Historicamente, a trajetória da privatização no Brasil evidencia um fenômeno contraditório de múltiplas facetas. Nele, a promessa de eficiência crescente muitas vezes não se confirmou: tarifas aumentaram, controle estatal se reduziu, e dependência tecnológica se intensificou. O Estado, paradoxalmente, financiou a compra de seus próprios ativos via BNDES e fundos de pensão, invertendo o princípio de que privatização significa transferência definitiva de ativos. A dívida pública continuou crescendo mesmo com a venda de patrimônio. Ao nível estratégico e geopolítico, houve uma redução da capacidade nacional de planejamento e controle sobre setores vitais, como energia, telecomunicações, mineração e infraestrutura. 
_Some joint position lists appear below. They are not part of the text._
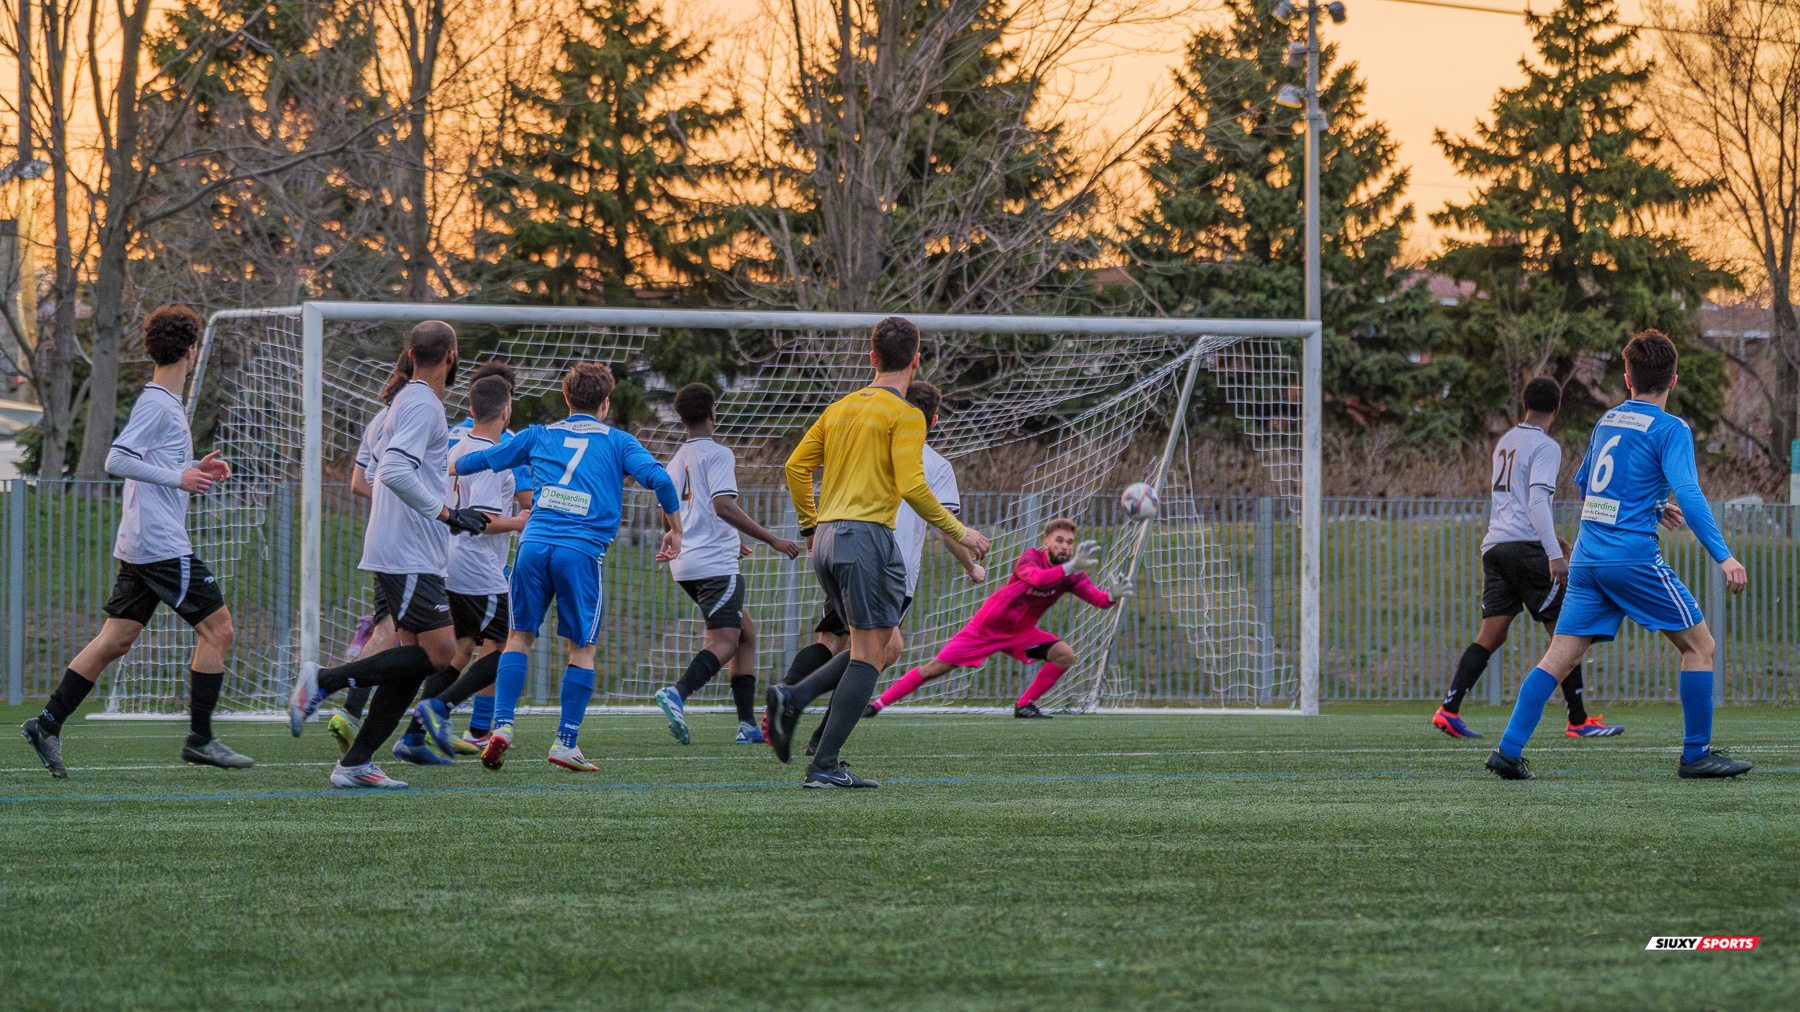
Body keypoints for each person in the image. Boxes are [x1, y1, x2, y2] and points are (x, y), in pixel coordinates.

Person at [1485, 330, 1752, 781]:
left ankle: (1507, 752)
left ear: (1627, 378)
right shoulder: (1671, 428)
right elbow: (1688, 493)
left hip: (1588, 558)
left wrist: (1647, 503)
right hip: (1631, 558)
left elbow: (1589, 484)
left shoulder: (1609, 419)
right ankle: (1696, 755)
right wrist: (1724, 556)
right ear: (1673, 379)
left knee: (1559, 657)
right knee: (1700, 647)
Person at [20, 306, 249, 778]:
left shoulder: (164, 403)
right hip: (161, 545)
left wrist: (195, 471)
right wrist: (180, 477)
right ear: (192, 349)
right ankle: (201, 739)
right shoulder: (157, 403)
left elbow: (153, 467)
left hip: (142, 542)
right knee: (219, 630)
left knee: (116, 638)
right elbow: (117, 459)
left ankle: (46, 724)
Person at [763, 317, 991, 787]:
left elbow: (795, 466)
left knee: (883, 645)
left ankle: (797, 700)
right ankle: (822, 763)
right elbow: (912, 486)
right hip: (866, 539)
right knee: (871, 654)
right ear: (916, 358)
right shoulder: (906, 414)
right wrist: (961, 530)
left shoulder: (842, 407)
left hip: (828, 538)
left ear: (872, 358)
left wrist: (810, 527)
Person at [287, 321, 493, 789]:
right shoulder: (423, 405)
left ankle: (355, 763)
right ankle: (324, 679)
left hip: (407, 547)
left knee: (417, 656)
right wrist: (447, 513)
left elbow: (385, 474)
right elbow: (395, 472)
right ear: (452, 354)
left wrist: (450, 512)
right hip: (407, 550)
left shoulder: (410, 401)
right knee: (440, 654)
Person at [453, 362, 681, 772]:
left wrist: (446, 467)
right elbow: (662, 481)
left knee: (518, 637)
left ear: (566, 398)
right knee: (583, 646)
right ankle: (565, 742)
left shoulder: (538, 434)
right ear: (605, 403)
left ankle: (502, 726)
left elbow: (485, 459)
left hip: (533, 545)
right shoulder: (619, 441)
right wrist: (675, 530)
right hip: (579, 553)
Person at [796, 379, 984, 754]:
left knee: (836, 640)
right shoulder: (931, 459)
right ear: (931, 418)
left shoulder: (860, 435)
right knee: (879, 650)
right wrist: (968, 553)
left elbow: (796, 466)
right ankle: (798, 711)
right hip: (882, 562)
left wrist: (811, 529)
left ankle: (802, 718)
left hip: (837, 547)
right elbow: (932, 510)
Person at [1433, 377, 1623, 739]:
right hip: (1524, 548)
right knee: (1568, 631)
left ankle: (1449, 709)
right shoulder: (1545, 446)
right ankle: (1579, 720)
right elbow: (1536, 501)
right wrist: (1554, 554)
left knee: (1492, 634)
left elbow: (1516, 505)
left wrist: (1551, 540)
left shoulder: (1506, 441)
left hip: (1496, 546)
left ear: (1525, 404)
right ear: (1557, 407)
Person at [651, 383, 803, 746]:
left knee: (745, 634)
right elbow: (722, 505)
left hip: (686, 564)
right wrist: (772, 539)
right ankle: (677, 693)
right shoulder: (718, 454)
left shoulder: (675, 461)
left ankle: (747, 725)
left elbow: (666, 514)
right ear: (713, 412)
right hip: (714, 565)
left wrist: (680, 536)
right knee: (725, 640)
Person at [400, 374, 532, 763]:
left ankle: (412, 738)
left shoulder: (453, 448)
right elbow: (484, 518)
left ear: (471, 408)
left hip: (446, 560)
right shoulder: (493, 458)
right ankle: (440, 707)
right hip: (478, 567)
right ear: (506, 411)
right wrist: (522, 520)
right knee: (510, 644)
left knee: (461, 648)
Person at [870, 518, 1123, 719]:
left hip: (1021, 636)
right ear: (1046, 542)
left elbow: (1098, 600)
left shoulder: (1072, 572)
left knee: (1064, 655)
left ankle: (1025, 705)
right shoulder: (1030, 558)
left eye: (1070, 542)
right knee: (932, 670)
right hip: (985, 629)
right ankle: (877, 704)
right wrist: (1069, 567)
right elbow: (1038, 579)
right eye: (1060, 540)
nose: (1066, 546)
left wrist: (1112, 595)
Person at [325, 353, 411, 753]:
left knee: (392, 630)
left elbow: (360, 482)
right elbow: (392, 479)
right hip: (409, 544)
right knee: (425, 644)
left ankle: (353, 714)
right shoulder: (414, 417)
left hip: (385, 539)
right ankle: (332, 688)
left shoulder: (380, 418)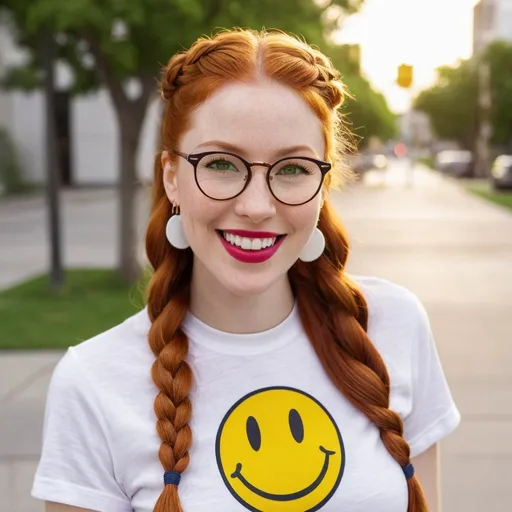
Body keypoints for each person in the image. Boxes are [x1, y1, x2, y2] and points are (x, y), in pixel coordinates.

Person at [31, 28, 460, 512]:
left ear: (324, 183)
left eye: (293, 168)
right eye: (222, 164)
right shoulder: (93, 383)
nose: (257, 206)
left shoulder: (393, 326)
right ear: (172, 177)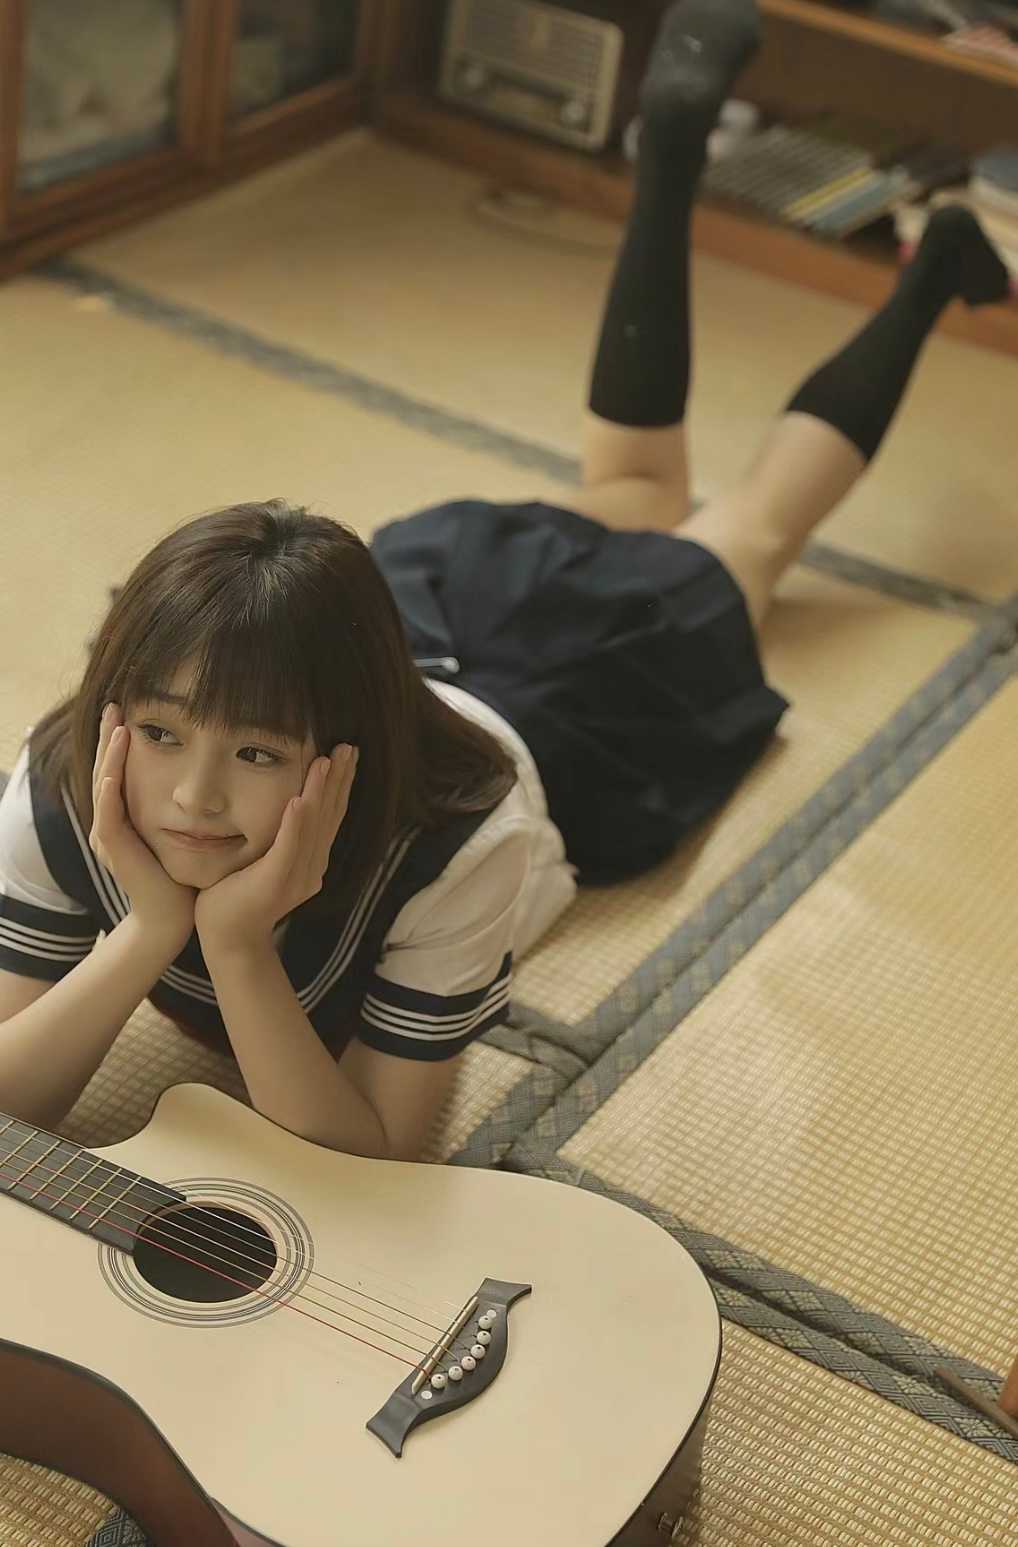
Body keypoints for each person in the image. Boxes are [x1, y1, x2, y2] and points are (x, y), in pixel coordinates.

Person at [0, 0, 1009, 1161]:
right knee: (635, 487)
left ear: (339, 754)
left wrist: (232, 943)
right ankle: (677, 161)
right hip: (420, 605)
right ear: (119, 705)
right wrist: (146, 932)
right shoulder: (67, 776)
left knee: (753, 527)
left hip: (581, 688)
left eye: (259, 756)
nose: (190, 796)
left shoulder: (456, 841)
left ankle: (925, 271)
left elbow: (380, 1152)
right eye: (162, 732)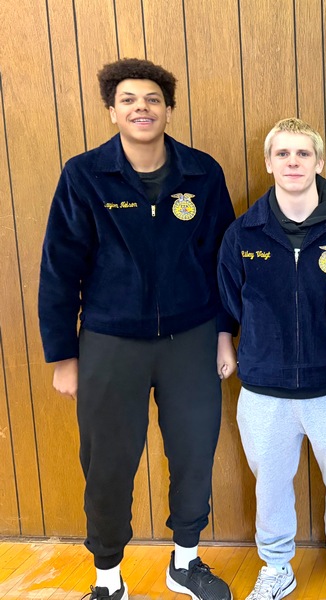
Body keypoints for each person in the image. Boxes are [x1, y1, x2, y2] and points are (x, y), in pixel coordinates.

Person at [38, 58, 236, 600]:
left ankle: (185, 561)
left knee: (193, 451)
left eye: (152, 99)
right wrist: (64, 357)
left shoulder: (202, 173)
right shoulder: (84, 175)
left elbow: (222, 261)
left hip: (191, 337)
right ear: (112, 110)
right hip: (110, 341)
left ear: (168, 109)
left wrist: (224, 332)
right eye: (128, 99)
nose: (141, 108)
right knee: (107, 462)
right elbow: (60, 268)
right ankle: (107, 577)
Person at [217, 117, 326, 600]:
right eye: (282, 153)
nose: (293, 162)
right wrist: (227, 341)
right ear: (268, 163)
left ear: (319, 163)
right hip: (264, 386)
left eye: (303, 153)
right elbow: (228, 301)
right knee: (270, 484)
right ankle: (276, 565)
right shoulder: (243, 233)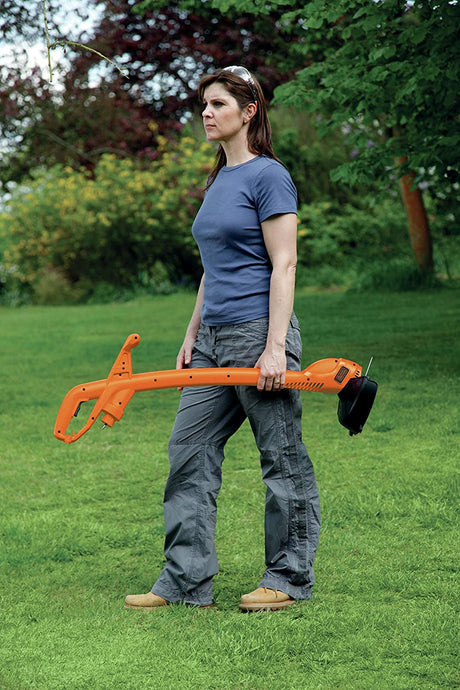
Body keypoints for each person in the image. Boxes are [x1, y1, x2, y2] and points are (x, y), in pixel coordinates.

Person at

Ao contrário do alegado, o que se produziu foi um processo de desmonte da infraestrutura estatal sem reposição efetiva de sua capacidade de planejamento, financiamento e regulação. A venda de ativos estratégicos, sem controle social, sem cláusulas robustas de reinvestimento e, muitas vezes, com subvalorização patrimonial, comprometeu totalmente a capacidade do país de conduzir políticas industriais e sociais de longo prazo. Mais do que um erro técnico, trata-se de uma opção política cujas consequências são agravadas até hoje e até quando não podemos precisar.